[systemd-devel] more verbose debug info than systemd.log_level=debug?

Chris Murphy lists at colorremedies.com
Tue Mar 28 17:31:31 UTC 2017


On Tue, Mar 28, 2017 at 10:41 AM, Mantas Mikul─Śnas <grawity at gmail.com> wrote:
> On Tue, Mar 28, 2017 at 5:01 PM, Chris Murphy <lists at colorremedies.com>
> wrote:
>>
>> On Mon, Mar 27, 2017 at 1:27 PM, Mantas Mikul─Śnas <grawity at gmail.com>
>> wrote:
>> > On Mon, Mar 27, 2017 at 10:20 PM, Chris Murphy <lists at colorremedies.com>
>> > wrote:
>> >>
>> >> Ok so the dirty file system problem always happens with all pk offline
>> >> updates on Fedora using either ext4 or XFS with any layout; and it's
>> >> easy to reproduce.
>> >>
>> >> 1. Clean install any version of Fedora, defaults.
>> >> 2. Once Gnome Software gives notification of updates, Restart & Install
>> >> 3. System reboots, updates are applied, system reboots again.
>> >> 4. Now check the journal filtering for 'fsck' and you'll see it
>> >> replayed the journals; if using XFS check the filter for "XFS" and
>> >> you'll see the kernel did journal replace at mount time.
>> >>
>> >> Basically systemd is rebooting even though the remoun-ro fails
>> >> multiple times, due to plymouth running off root fs and being exempt
>> >> from being killed, and then reboots anyway, leaving the file system
>> >> dirty. So it seems like a flaw to me to allow an indefinite exemption
>> >> from killing a process that's holding a volume rw, preventing
>> >> remount-ro before reboot.
>> >>
>> >> So there's a risk that in other configurations this makes either ext4
>> >> and XFS systems unbootable following an offline update.
>> >
>> >
>> > So on the one hand it's probably a Plymouth bug or misconfiguration (it
>> > shouldn't mark itself exempt unless it runs off an in-memory initramfs).
>>
>> OK. But does it even make sense to have a process exempt from killing,
>> when it's going to get killed by reboot? Seems to me once we're at
>> remount-ro or umount time, nothing is exempt, they need to be forcibly
>> killed, clean up the file system, and then reboot.
>
>
> Processes are killed *before* the remount/unmount stage. The primary users
> of kill-exemption would therefore be daemons which *provide* access to the
> root filesystem, e.g. iscsid, rpc helper daemons, or even ntfs-3g.
> (Naturally these are expected to be running from the initramfs.)

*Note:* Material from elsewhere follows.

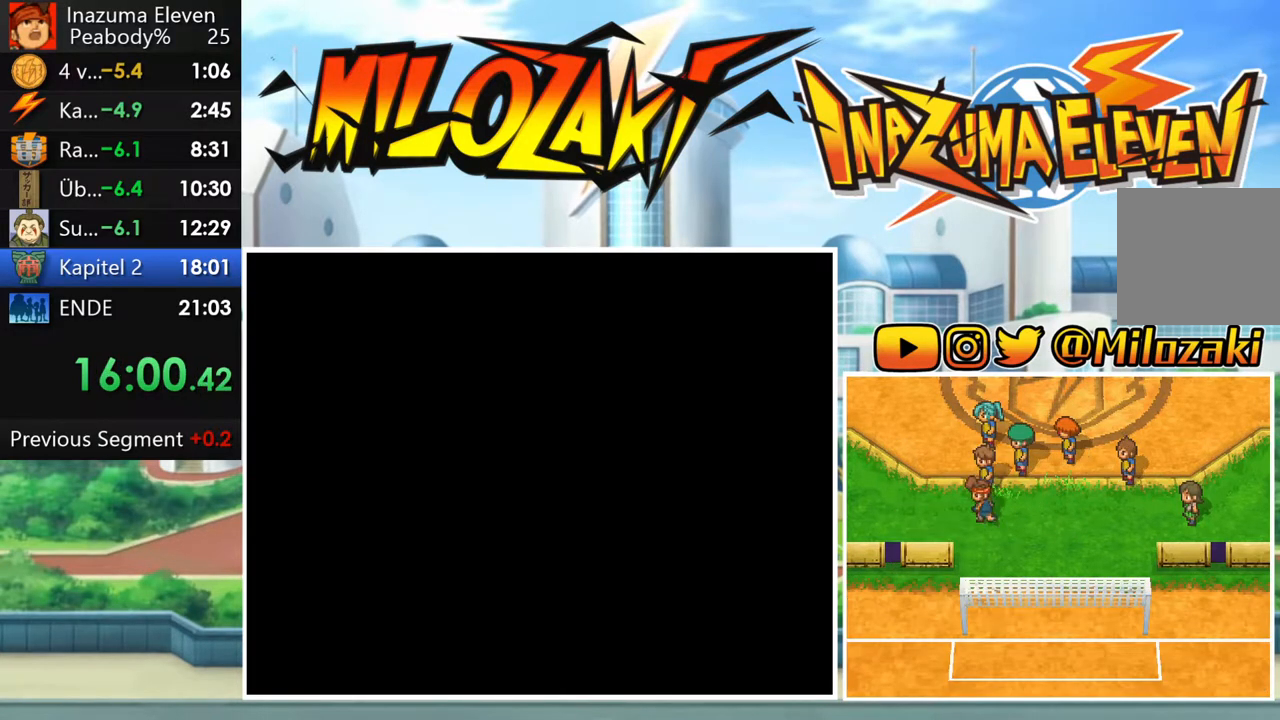
{"buttons": ["A"], "left_stick": "center", "button_events": [[83, "A", "down"], [167, "A", "up"], [283, "A", "down"], [383, "A", "up"], [483, "A", "down"]]}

OK but it's obviously possible for a developer to run a process from
root fs, and mark it kill exempt. That's the problem under discussion,
the developer is doing the wrong thing, and it's allowed. And it's
been going on for a very long time (at least 5 releases of Fedora)


> So the same applies to plymouth, IMO -- it should only mark itself exempt if
> it runs from the initramfs and knows that it won't interfere.

How is this exemption specified? Would it be part of the plymouth packaging?

I recognize the immediate bug is with plymouth so to progress this
forward I'm happy to assign the Fedora bug and leave it up to Fedora
devs to figure out whether plymouth should go in the initramfs, or
remove the kill exemption. But long term, I still think there's a roll
for systemd here, to disregard process kill exemption if they're
running from a volume that's about to be remounted-ro or umounted.
Preventing that is asking for big problems, as seen here.